** Problem description **
Below are records; reproduce exactly the lines from the one that has "M 1843,1273 L" through the one that has "M 1997,571 L 2043,611 L 2067,628 L 2108,651", ends included, and nothing more.

---------- Entries shown

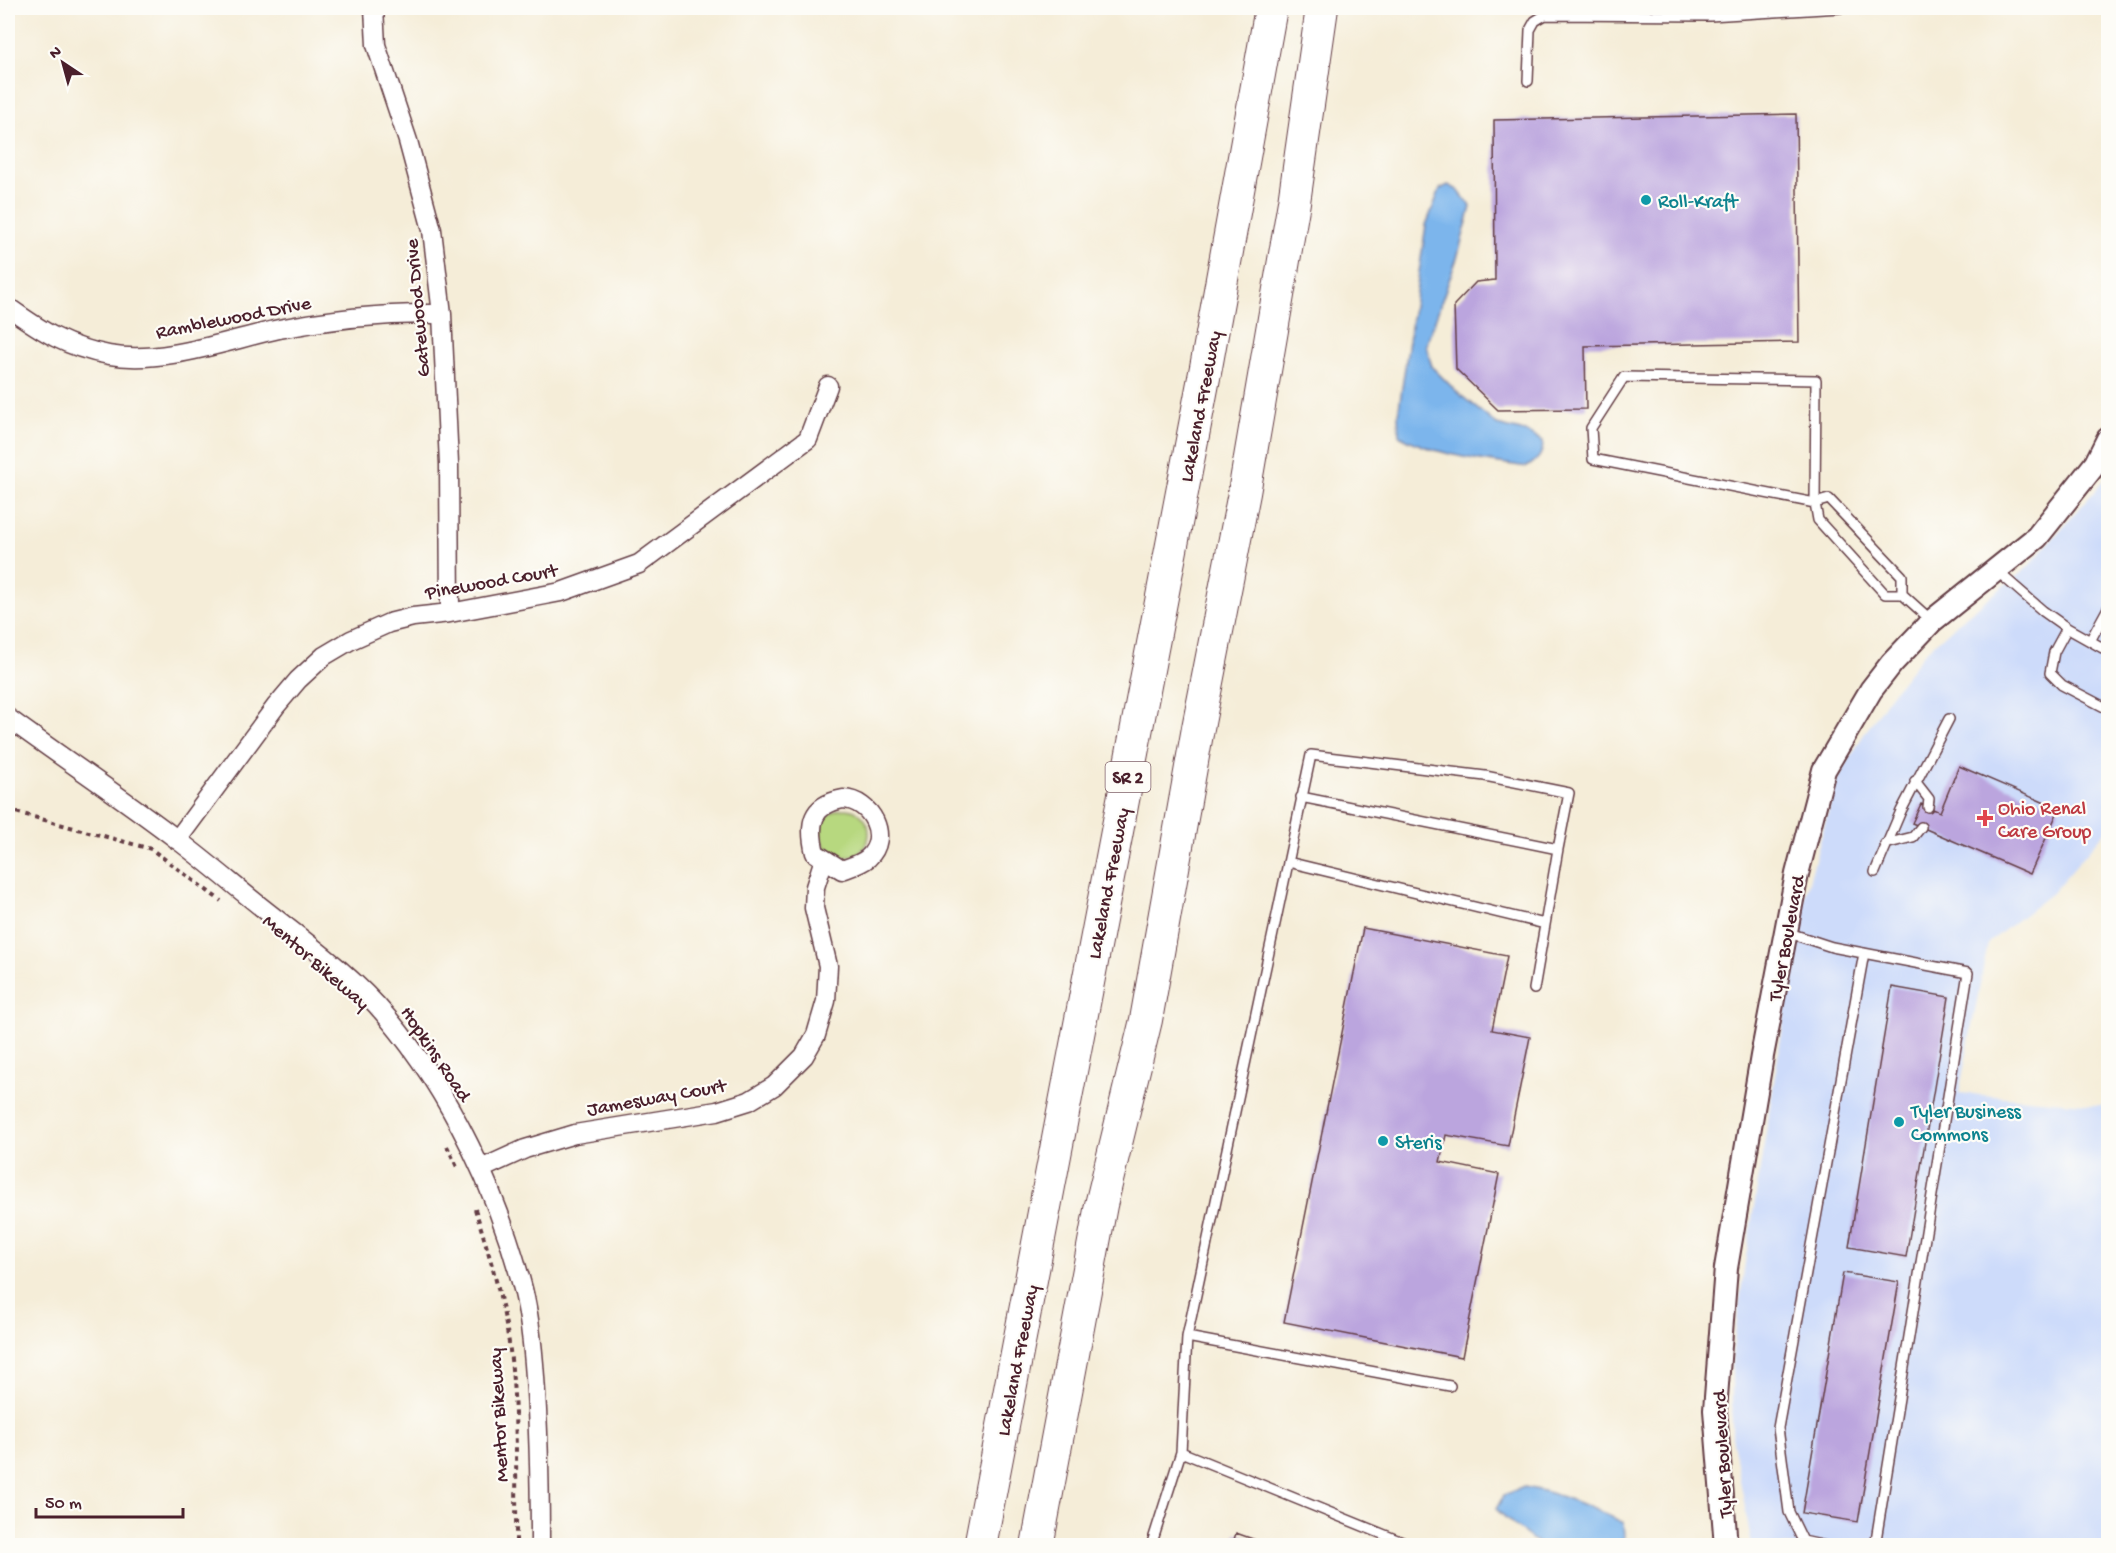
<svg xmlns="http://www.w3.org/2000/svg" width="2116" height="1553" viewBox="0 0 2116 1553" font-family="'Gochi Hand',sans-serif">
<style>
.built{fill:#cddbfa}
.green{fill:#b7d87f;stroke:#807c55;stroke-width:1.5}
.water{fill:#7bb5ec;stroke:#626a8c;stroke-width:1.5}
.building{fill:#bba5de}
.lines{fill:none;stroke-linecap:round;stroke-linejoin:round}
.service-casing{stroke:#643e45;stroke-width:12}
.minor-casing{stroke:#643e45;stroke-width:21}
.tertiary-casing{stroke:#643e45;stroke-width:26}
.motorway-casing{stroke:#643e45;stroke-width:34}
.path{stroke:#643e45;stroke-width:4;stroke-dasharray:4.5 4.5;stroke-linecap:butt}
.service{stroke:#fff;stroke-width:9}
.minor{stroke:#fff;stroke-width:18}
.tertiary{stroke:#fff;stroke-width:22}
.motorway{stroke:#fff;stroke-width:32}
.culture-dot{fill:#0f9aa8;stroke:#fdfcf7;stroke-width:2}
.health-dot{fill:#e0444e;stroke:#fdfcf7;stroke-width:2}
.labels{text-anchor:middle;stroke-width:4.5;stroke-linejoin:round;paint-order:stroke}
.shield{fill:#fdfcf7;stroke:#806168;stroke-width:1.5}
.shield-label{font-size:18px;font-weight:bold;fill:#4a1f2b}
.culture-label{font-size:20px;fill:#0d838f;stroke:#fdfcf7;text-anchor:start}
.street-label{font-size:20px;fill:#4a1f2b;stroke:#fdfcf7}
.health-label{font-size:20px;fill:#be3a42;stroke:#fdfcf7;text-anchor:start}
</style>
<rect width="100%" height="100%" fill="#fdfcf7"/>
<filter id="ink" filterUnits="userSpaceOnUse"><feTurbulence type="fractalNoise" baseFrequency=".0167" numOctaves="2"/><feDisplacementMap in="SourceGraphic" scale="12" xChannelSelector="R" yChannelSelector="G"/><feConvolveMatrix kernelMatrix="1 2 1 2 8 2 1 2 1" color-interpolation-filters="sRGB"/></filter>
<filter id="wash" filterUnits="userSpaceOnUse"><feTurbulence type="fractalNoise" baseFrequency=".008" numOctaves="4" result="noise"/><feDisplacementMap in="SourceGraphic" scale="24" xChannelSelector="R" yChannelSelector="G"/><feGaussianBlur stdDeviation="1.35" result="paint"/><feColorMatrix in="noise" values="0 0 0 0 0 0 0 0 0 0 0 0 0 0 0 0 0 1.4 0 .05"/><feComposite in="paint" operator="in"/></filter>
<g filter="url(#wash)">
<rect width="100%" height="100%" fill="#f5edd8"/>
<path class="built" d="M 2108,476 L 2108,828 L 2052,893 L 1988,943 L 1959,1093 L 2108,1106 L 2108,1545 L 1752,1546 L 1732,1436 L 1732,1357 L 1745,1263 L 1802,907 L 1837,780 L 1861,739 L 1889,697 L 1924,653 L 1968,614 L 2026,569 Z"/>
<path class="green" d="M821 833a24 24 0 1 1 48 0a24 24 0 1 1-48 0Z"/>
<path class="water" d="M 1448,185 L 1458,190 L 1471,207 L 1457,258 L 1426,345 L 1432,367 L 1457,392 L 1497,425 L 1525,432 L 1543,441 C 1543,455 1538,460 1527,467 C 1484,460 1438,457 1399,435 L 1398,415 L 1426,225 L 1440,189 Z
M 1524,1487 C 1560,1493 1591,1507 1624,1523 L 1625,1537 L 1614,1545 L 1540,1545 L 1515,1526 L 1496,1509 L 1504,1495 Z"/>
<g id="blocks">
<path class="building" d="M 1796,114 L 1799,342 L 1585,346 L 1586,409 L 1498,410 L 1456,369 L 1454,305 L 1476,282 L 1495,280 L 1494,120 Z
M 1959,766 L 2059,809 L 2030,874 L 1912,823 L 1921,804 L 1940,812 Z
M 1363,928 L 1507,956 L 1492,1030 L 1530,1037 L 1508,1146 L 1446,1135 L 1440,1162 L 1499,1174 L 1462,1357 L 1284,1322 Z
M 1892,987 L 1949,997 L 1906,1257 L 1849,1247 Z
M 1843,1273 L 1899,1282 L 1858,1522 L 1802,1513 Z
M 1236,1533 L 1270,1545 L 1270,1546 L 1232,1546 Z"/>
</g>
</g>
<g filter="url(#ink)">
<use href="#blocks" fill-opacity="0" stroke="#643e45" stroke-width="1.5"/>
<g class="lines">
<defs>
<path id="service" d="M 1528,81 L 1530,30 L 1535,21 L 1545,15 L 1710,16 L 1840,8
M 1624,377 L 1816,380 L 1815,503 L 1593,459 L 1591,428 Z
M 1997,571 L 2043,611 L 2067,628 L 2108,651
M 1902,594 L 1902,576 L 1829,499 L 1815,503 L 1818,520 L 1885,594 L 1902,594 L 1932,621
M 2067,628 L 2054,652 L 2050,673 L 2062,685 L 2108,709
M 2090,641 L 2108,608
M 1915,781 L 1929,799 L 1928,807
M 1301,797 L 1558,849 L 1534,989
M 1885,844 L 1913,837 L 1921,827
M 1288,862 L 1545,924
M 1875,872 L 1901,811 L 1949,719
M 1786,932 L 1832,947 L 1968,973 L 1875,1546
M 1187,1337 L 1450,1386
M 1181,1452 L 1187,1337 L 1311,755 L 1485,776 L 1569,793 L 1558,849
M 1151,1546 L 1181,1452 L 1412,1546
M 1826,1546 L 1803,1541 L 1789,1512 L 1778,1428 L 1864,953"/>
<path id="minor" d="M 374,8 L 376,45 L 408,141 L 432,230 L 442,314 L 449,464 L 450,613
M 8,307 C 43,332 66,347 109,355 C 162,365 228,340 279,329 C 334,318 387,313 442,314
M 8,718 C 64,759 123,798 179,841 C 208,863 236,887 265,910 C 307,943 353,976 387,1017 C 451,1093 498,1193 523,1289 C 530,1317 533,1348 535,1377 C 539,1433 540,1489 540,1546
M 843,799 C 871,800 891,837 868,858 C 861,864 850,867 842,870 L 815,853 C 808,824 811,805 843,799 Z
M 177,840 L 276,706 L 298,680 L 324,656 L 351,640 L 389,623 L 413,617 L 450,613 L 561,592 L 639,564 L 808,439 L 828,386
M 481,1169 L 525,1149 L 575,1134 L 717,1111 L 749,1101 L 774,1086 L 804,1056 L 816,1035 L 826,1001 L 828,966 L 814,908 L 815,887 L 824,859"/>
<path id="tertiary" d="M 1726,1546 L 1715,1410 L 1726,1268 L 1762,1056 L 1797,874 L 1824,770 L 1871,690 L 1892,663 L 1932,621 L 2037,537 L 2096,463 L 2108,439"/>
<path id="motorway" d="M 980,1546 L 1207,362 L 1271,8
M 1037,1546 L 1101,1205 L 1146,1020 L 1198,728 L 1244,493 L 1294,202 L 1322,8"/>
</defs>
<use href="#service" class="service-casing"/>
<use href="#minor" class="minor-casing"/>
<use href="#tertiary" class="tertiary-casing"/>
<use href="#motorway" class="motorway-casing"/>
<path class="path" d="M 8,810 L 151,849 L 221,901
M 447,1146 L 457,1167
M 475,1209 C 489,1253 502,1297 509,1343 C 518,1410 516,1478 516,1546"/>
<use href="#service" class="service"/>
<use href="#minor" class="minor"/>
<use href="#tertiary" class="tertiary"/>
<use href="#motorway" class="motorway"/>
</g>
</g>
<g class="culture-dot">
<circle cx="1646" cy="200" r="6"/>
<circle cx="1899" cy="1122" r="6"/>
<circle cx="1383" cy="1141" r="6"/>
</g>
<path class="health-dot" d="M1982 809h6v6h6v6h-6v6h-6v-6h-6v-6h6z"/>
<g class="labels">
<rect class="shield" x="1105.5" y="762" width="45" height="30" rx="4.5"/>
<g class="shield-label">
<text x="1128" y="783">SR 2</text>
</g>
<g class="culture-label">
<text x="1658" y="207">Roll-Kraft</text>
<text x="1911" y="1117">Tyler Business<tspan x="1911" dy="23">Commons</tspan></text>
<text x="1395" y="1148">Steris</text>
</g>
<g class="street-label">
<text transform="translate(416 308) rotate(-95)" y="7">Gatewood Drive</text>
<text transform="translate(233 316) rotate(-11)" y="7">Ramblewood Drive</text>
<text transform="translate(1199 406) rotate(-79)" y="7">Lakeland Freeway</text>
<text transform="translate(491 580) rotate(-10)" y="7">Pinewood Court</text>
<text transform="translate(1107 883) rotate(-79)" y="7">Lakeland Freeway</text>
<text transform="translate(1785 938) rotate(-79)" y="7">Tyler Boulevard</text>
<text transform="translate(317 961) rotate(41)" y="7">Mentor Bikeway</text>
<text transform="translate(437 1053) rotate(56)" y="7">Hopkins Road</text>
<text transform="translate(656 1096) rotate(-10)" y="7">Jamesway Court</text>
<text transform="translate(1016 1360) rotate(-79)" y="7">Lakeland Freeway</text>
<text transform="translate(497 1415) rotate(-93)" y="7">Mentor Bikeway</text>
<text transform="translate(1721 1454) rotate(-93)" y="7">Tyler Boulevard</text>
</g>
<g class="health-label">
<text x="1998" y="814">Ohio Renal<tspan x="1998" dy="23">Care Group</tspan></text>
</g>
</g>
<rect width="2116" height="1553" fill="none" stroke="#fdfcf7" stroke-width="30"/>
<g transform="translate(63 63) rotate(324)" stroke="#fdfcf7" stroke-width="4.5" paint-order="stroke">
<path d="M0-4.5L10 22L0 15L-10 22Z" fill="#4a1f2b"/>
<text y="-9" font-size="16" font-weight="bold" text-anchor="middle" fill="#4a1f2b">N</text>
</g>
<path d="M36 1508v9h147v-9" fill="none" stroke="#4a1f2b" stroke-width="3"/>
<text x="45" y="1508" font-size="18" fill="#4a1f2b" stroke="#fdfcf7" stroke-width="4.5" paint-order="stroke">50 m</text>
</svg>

--------------------

** Your solution **
M 1843,1273 L 1899,1282 L 1858,1522 L 1802,1513 Z
M 1236,1533 L 1270,1545 L 1270,1546 L 1232,1546 Z"/>
</g>
</g>
<g filter="url(#ink)">
<use href="#blocks" fill-opacity="0" stroke="#643e45" stroke-width="1.5"/>
<g class="lines">
<defs>
<path id="service" d="M 1528,81 L 1530,30 L 1535,21 L 1545,15 L 1710,16 L 1840,8
M 1624,377 L 1816,380 L 1815,503 L 1593,459 L 1591,428 Z
M 1997,571 L 2043,611 L 2067,628 L 2108,651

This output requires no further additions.